What’s With The Hype?
Why is this getting so much interest? It really is all about safety and risk. Your employee may engage in illegal activity during the term of their employment. The infraction may be significant and a violation of your hiring guidelines. As a responsible employer, you don’t want to have a person who does not meet your standards working for the company, putting employees, clients, and vendors at risk and exposing your organization to costly negligent hiring litigation.
For example, say you have an employee working as a teacher in a school district. Typically, state law indicates that the employee is prohibited from having a sex offense on their record prior to AND during the term of their employment with the school district. Seems obvious, but many employees, while trying to avoid unemployment and financial hardship, don’t disclose that they have been convicted of a crime. Using ongoing monitoring can identify the conviction during the term of their employment and provide a solid security layer, ensuring company policy is being enforced.
How Does It Work?
What can be found with continuous screening includes criminal convictions (both felonies and misdemeanors) and global sanctions as well as entry onto various watch lists, sex offender registries, and much more.
The key underpinning of any monitoring program is a national source of information. Records are usually updated and/or available on a daily/weekly/monthly basis. With ongoing monitoring, once an infraction is found, the data is then validated at the source to help ensure any records are up to date when reported to the employer.
Before implementing a continuous screening program, the employer needs to have one very important element in place: the disclosure and authorization form. Any program of this nature must be disclosed to the employee and their consent to be monitored during their term of their employment must be on file. This helps ensure a legally compliant program.

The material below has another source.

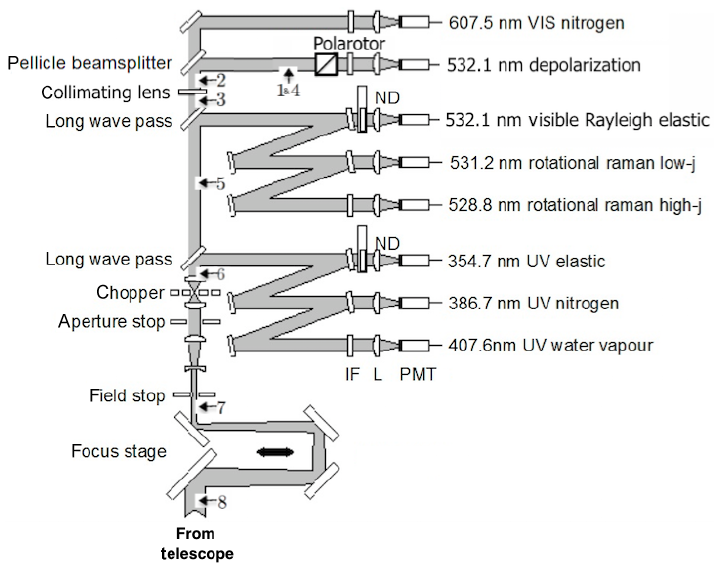
Figure 1. Diagram of CRL’s receiver system, showing all seven existing measurement channels plus the newly installed depolarization hardware. The new hardware consists of the pellicle beam splitter, the Polarotor, and the interference filter, focusing lens, and PMT, to the right of the Polarotor. Numbers correspond to calibration test numbers from Table 1 and indicate the test locations of the depolarizing sheet used in those tests. The number “7” also marks the location of the calibration cube polarizer added to the system for the calibrations in Sect. 5.1, and “8” is also the location of the lamp and depolarization sheet during the polarized light tests in that section. During regular lidar sky measurements, neither the depolarizing sheet nor the calibration cube polarizer remain in the optical path. This figure is based on Fig. 2 of Nott et al.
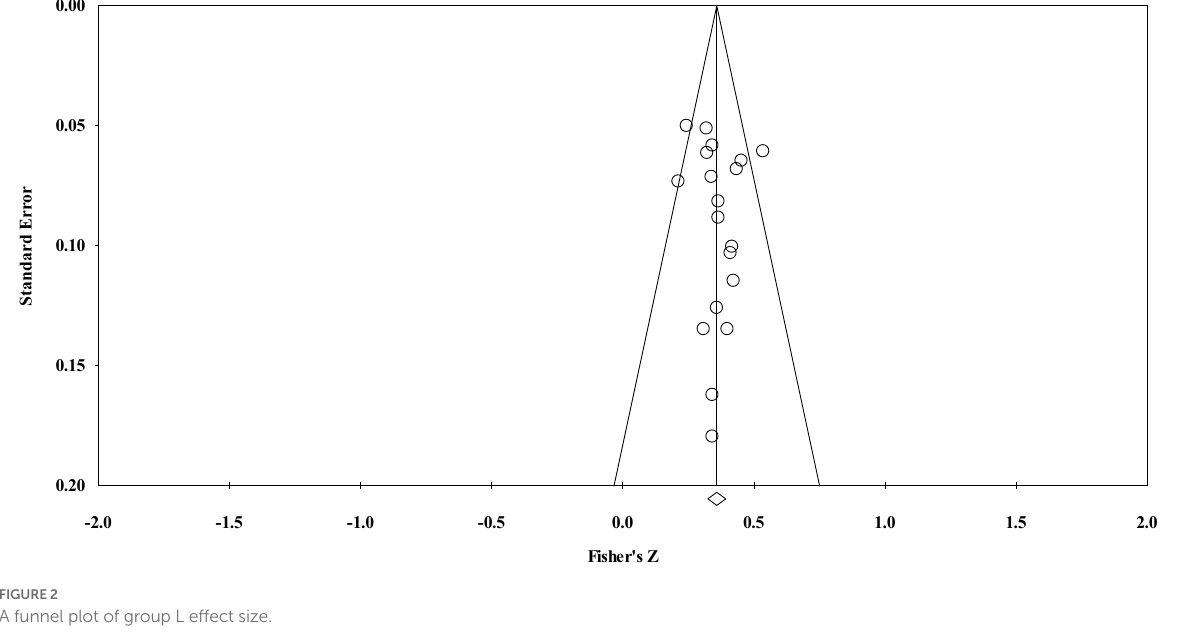
FIGURE 2 A funnel plot of group L effect size.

Once the release form has been addressed, the employer can provide active employee rosters or insert new employee onboardings programmatically. The employer is responsible for removing individuals that should no longer be monitored.
Should I Start A Continuous Screening Program?
The simple answer? Yes.
For several years, organizations that employ a lot of drivers have been performing annual checks of their driving population. This was originally enforced by the insurance providers, but it has a real safety and risk mitigation component—not to mention it can help save money in the short and long term. The industry awarded lower insurance premiums for companies that did periodic monitoring to ensure their drivers had clean driving records. And it’s likely that they saved boatloads of money on legal fees had one of their drivers been taken to court for irresponsible operation of their vehicle.
Of course, with any program that has this kind of sweeping effect on your existing employees, legal guidance should be obtained.
However, if your goal is to create a safer environment and ensure that employees are truly in compliance with company policy, then continuous background screening is a great solution with real ROI. Talk with your background screening provider to ensure that your program is compliant, has the data sources you need, and most importantly, works seamlessly for your particular organization. This is for the record.